Her vulnerability and courage was inspiring, and her grief was palpable as her voice caught as she shared how she's still wrestling with the thought that her daughter will be her only. She asked me what it was like taking two kids anywhere and she asked about their sibling relationship, and my heart just broke. Here I am yearning for another child, a third child, and she is yearning for just two, for what I already had!
Do not spoil what you have by desiring what you have not; remember that what you now have was once among the things you only hoped for - Epicurus
And then just a day or so later I heard another story, and if the first story cracked my heart a little, this one shattered it, leaving pieces all over the floor. This story began with a waiting game of a year or so of trying to get pregnant, then came the sheer joy and excitement when it happened! And I'd love to say, that baby is now outside of the womb and in her mama's arms, but that's not how this story ends or begins depending on how you look at it. This baby was born about a month ago via c-section, and her life ended just 10 days later as she was born with an unanticipated brain injury. And while that chapter in the story ends, the mamas grief lives on. One story ends, but another story of deep, deep grief and healing and restoration begins.

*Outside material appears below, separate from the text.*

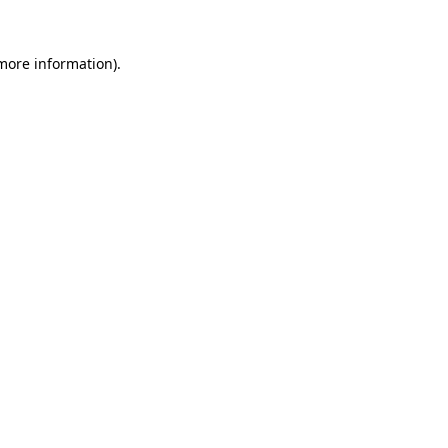
more information)
.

As I sit here in that grief, I'm just overwhelmed by all those stories that I have heard and all those I have yet to hear, all those stories of hurt, of pain, of deep, deep grief that have eventually led to healing and restoration as they live into what is rather than hoping for what will be or what could have been.

And as friends share with me their pregnancy news, I rejoice with them and the story God is writing for their family, while yearning for God to write another child into our story.

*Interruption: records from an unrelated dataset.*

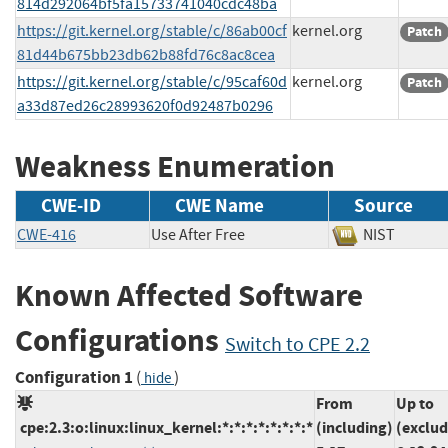
814d292064bf5fa15733741040cdc48ba
https://git.kernel.org/stable/c/86ab00cf
kernel.org
Patch
81d44b675bb23db62b88fd76c8ac8cea
https://git.kernel.org/stable/c/95caf60d
kernel.org
Patch
a33d87ed26c28993620f0d92487b0296
Weakness Enumeration
CWE-ID
CWE Name
Source
CWE-416
Use After Free
NIST
Known Affected Software
Configurations
Switch to CPE 2.2
Configuration 1
(
)
hide
From
Up to
cpe:2.3:o:linux:linux_kernel:*:*:*:*:*:*:*:*
(including)
(exclud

And amidst the waiting and anticipating and releasing and laying down, I'm reminded that this is what life is all about. Life is full of challenges, trials and tribulations. We all walk through grief and hard things, and our response to those hard things lies in our own hands.

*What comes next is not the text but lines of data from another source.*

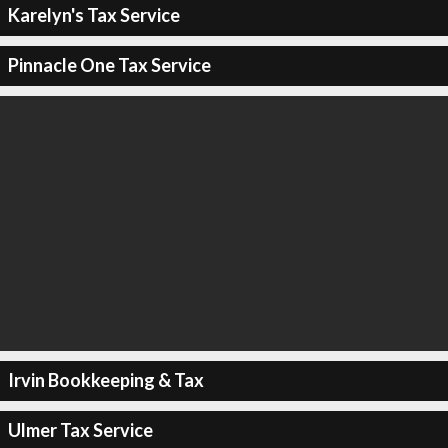
Karelyn's Tax Service
Pinnacle One Tax Service
Irvin Bookkeeping & Tax
Ulmer Tax Service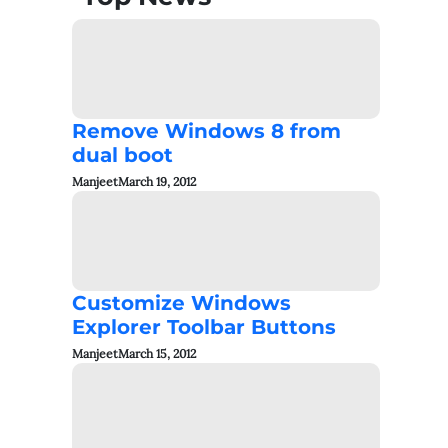
Remove Windows 8 from
dual boot
Manjeet
March 19, 2012
Customize Windows
Explorer Toolbar Buttons
Manjeet
March 15, 2012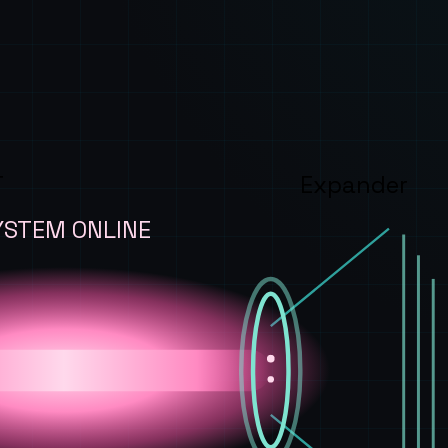
T
Expander
YSTEM ONLINE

We can choose whether we will turn toward Him, allowing for something new to be born, for someone new to be born, or we can choose to turn away from Him, turning inward in our grief, spiraling deeper and deeper down into the depths of despair.

Will we turn outward and pour ourselves out, revealing our hurts and aches and pains, exposing our vulnerable souls, while allowing God to transform us and heal us, showcasing His work within us to the world?

Will we cling to the hope that He promises, or will we get lost in our own grief and forget about all those promises?

Will we turn outward?

Or will we turn inward?

God is at work in all of our lives. Yet, do we truly believe this?

Do we create space to show that work even amidst the grief and hard things?

Do we open ourselves up to Him to allow Him to use our story and our grief for His glory?

These are the questions I've been asking myself.

I wrote this post about Grief and Sad things nearly 5 years ago to the day, while I was pregnant with Jack, never dreaming that I'd be the one walking through the loss of a child, never dreaming that God would write that chapter into our story. But He has, and now we get to choose how we respond to that loss, while trusting that God is at work in all of it.